Output only the lines of the entries that follow, starting at the one with "Железобетонные" and running down to the one with "Из серого чугуна с основанием из бетона М400", both included and unchanged.

◆ ◆ ◆

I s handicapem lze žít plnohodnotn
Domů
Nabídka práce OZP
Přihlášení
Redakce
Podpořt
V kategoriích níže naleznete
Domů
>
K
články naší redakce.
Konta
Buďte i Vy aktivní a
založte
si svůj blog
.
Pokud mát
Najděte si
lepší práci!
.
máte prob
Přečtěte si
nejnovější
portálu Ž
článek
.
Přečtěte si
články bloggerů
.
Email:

◆ ◆ ◆

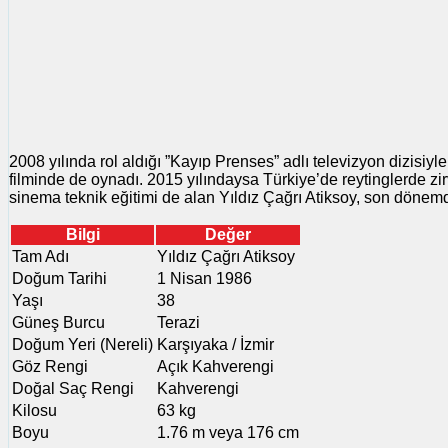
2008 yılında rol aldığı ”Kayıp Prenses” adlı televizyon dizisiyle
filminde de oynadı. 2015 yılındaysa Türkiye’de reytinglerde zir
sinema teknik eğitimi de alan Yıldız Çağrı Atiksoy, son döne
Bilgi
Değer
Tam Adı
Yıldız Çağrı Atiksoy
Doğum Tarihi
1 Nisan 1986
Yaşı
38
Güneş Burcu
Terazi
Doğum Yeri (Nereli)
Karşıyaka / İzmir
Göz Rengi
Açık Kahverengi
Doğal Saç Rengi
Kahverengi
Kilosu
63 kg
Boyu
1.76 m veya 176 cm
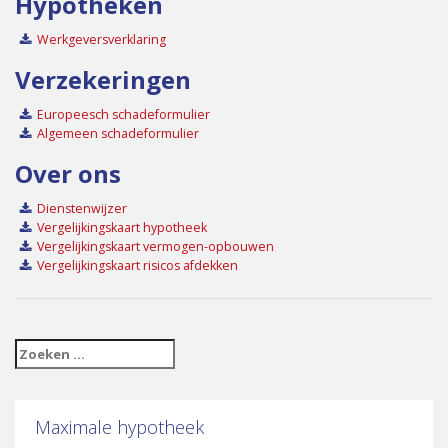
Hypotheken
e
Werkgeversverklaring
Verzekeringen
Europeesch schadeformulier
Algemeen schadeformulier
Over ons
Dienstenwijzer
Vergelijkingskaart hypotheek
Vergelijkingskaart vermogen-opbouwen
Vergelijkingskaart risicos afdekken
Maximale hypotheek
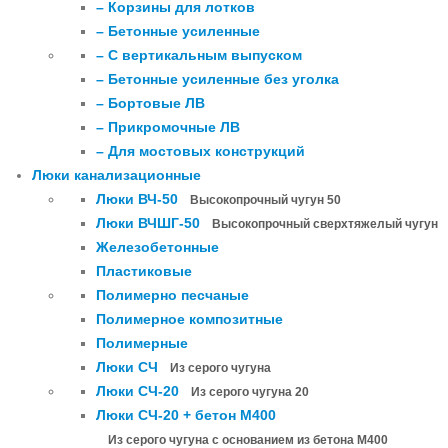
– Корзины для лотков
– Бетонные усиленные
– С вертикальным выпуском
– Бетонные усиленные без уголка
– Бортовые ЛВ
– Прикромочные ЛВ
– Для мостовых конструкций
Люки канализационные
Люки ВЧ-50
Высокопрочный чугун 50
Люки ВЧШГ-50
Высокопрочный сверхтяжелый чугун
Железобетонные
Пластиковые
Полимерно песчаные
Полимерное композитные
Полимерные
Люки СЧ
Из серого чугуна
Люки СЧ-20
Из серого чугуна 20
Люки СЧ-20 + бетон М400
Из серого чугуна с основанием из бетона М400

◆ ◆ ◆

■ ANSWER FOR THIS EXERCISE ■
Железобетонные
Пластиковые
Полимерно песчаные
Полимерное композитные
Полимерные
Люки СЧ
Из серого чугуна
Люки СЧ-20
Из серого чугуна 20
Люки СЧ-20 + бетон М400
Из серого чугуна с основанием из бетона М400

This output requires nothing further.